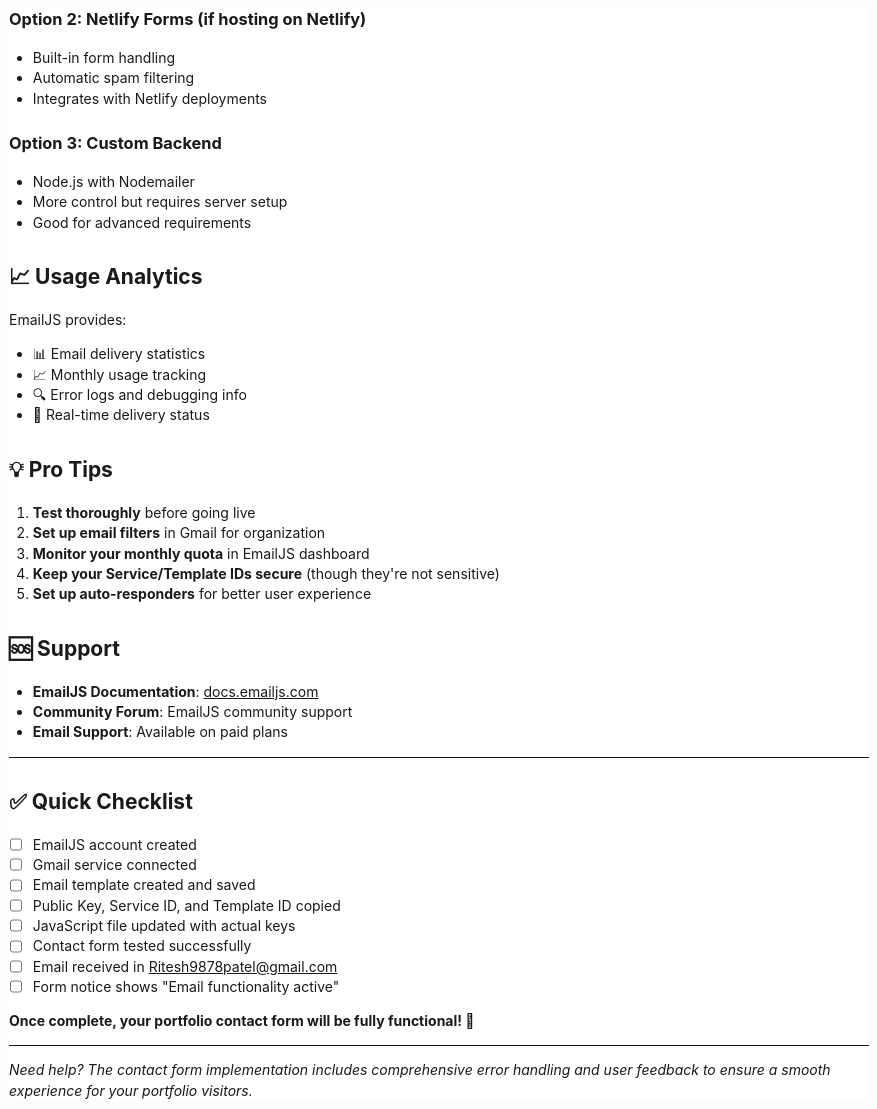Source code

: ### Option 2: Netlify Forms (if hosting on Netlify)
- Built-in form handling
- Automatic spam filtering
- Integrates with Netlify deployments

### Option 3: Custom Backend
- Node.js with Nodemailer
- More control but requires server setup
- Good for advanced requirements

## 📈 Usage Analytics
EmailJS provides:
- 📊 Email delivery statistics
- 📈 Monthly usage tracking  
- 🔍 Error logs and debugging info
- 📱 Real-time delivery status

## 💡 Pro Tips
1. **Test thoroughly** before going live
2. **Set up email filters** in Gmail for organization
3. **Monitor your monthly quota** in EmailJS dashboard
4. **Keep your Service/Template IDs secure** (though they're not sensitive)
5. **Set up auto-responders** for better user experience

## 🆘 Support
- **EmailJS Documentation**: [docs.emailjs.com](https://docs.emailjs.com)
- **Community Forum**: EmailJS community support
- **Email Support**: Available on paid plans

---

## ✅ Quick Checklist
- [ ] EmailJS account created
- [ ] Gmail service connected
- [ ] Email template created and saved
- [ ] Public Key, Service ID, and Template ID copied
- [ ] JavaScript file updated with actual keys
- [ ] Contact form tested successfully
- [ ] Email received in Ritesh9878patel@gmail.com
- [ ] Form notice shows "Email functionality active"

**Once complete, your portfolio contact form will be fully functional! 🚀**

---

*Need help? The contact form implementation includes comprehensive error handling and user feedback to ensure a smooth experience for your portfolio visitors.*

ASSIGNED TASK:
Print the data above in full and exactly as it appears, skipping the pictures.

ANSWER SECTION:
Source code

: ### Option 2: Netlify Forms (if hosting on Netlify)
- Built-in form handling
- Automatic spam filtering
- Integrates with Netlify deployments

### Option 3: Custom Backend
- Node.js with Nodemailer
- More control but requires server setup
- Good for advanced requirements

## 📈 Usage Analytics
EmailJS provides:
- 📊 Email delivery statistics
- 📈 Monthly usage tracking  
- 🔍 Error logs and debugging info
- 📱 Real-time delivery status

## 💡 Pro Tips
1. **Test thoroughly** before going live
2. **Set up email filters** in Gmail for organization
3. **Monitor your monthly quota** in EmailJS dashboard
4. **Keep your Service/Template IDs secure** (though they're not sensitive)
5. **Set up auto-responders** for better user experience

## 🆘 Support
- **EmailJS Documentation**: [docs.emailjs.com](https://docs.emailjs.com)
- **Community Forum**: EmailJS community support
- **Email Support**: Available on paid plans

---

## ✅ Quick Checklist
- [ ] EmailJS account created
- [ ] Gmail service connected
- [ ] Email template created and saved
- [ ] Public Key, Service ID, and Template ID copied
- [ ] JavaScript file updated with actual keys
- [ ] Contact form tested successfully
- [ ] Email received in Ritesh9878patel@gmail.com
- [ ] Form notice shows "Email functionality active"

**Once complete, your portfolio contact form will be fully functional! 🚀**

---

*Need help? The contact form implementation includes comprehensive error handling and user feedback to ensure a smooth experience for your portfolio visitors.*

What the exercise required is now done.